Trecho selecionado –
□ □ □ □

Pois bem, não foram poucas as pessoas que deram a dica de fazer um blog. Como eu cansei dessa apurrinhação, aí está. Este primeiro texto é só para dar o tom do que vai ser publicado aqui: as ruas, os bares, a noite, o underground, o Rock and Roll e suas personagens. Como eu sei que serão poucos os leitores, não me preocupo em agradar ninguém. Só espero que você que está lendo tenha pelo menos um momento de prazer ou de reflexão. Ah, e não pensem que sou uma máquina de escrever, é muito provável que esta merda fique dias sem ser modificada. Bueno, era isso que eu queria dizer.

"ROCK É ROCK MESMO!"

Domingo Cinza em Porto Alegre

Domingo cinza em Porto Alegre. Dia de casacos e mãos nos bolsos. Um dia de silêncio. Como são apenas 4h da tarde até mesmo a rodoviária parece quieta. Os ônibus do interior chegam carregados com a noite. Uma multidão de carros laranja aguarda trabalhadores, universitários e alguns poucos turistas. Nos bares os garçons limpam sujeiras imaginárias nas mesas e sentam-se para assistir um pouco de futebol. Na saída uma banca de frutas. Neste momento os cartazes “não mexa” e “não aperte” não falam a ninguém. Nas paradas de ônibus e na passarela nada de gritos e bugigangas. Isqueiros, lanternas, colares, máquinas de cortar cabelo, relógios e vales transporte estão em algum lugar da periferia, descansando, porque amanhã é segunda e todos voltam para as calçadas.

□ □ □ □

Enunciado – Copie na íntegra o trecho acima, sem alterar nenhuma palavra, maiúscula ou sinal de pontuação.

Dados disponíveis –
□ □ □ □

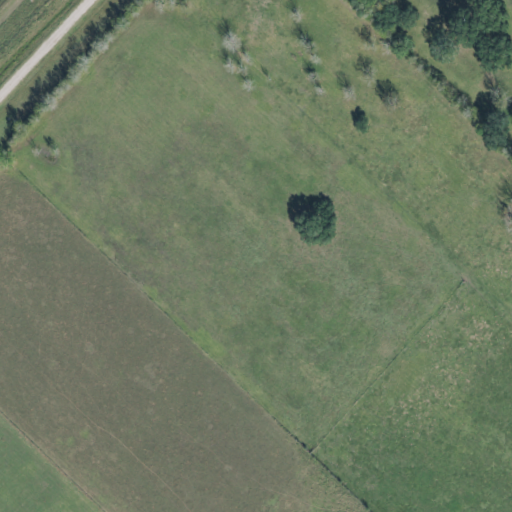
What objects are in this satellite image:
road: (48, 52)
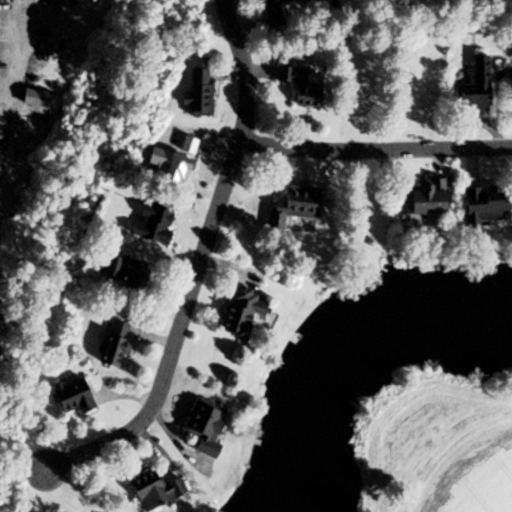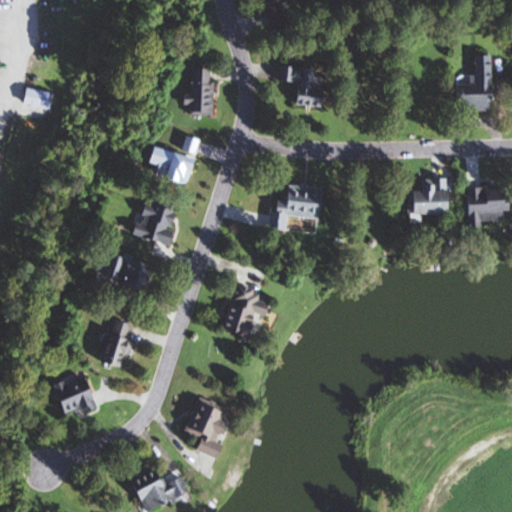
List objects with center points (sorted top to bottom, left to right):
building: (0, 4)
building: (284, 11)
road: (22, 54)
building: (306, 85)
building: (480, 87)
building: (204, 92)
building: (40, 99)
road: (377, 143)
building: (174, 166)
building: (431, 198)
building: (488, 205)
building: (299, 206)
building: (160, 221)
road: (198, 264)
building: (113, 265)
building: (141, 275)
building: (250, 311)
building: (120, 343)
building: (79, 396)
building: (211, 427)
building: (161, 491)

□ □ □ □

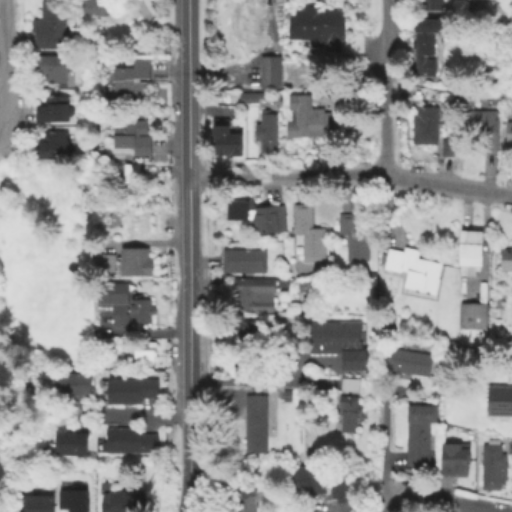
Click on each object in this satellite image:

□ □ □ □

Resultado do exercício –
Pois bem, não foram poucas as pessoas que deram a dica de fazer um blog. Como eu cansei dessa apurrinhação, aí está. Este primeiro texto é só para dar o tom do que vai ser publicado aqui: as ruas, os bares, a noite, o underground, o Rock and Roll e suas personagens. Como eu sei que serão poucos os leitores, não me preocupo em agradar ninguém. Só espero que você que está lendo tenha pelo menos um momento de prazer ou de reflexão. Ah, e não pensem que sou uma máquina de escrever, é muito provável que esta merda fique dias sem ser modificada. Bueno, era isso que eu queria dizer.

"ROCK É ROCK MESMO!"

Domingo Cinza em Porto Alegre

Domingo cinza em Porto Alegre. Dia de casacos e mãos nos bolsos. Um dia de silêncio. Como são apenas 4h da tarde até mesmo a rodoviária parece quieta. Os ônibus do interior chegam carregados com a noite. Uma multidão de carros laranja aguarda trabalhadores, universitários e alguns poucos turistas. Nos bares os garçons limpam sujeiras imaginárias nas mesas e sentam-se para assistir um pouco de futebol. Na saída uma banca de frutas. Neste momento os cartazes “não mexa” e “não aperte” não falam a ninguém. Nas paradas de ônibus e na passarela nada de gritos e bugigangas. Isqueiros, lanternas, colares, máquinas de cortar cabelo, relógios e vales transporte estão em algum lugar da periferia, descansando, porque amanhã é segunda e todos voltam para as calçadas.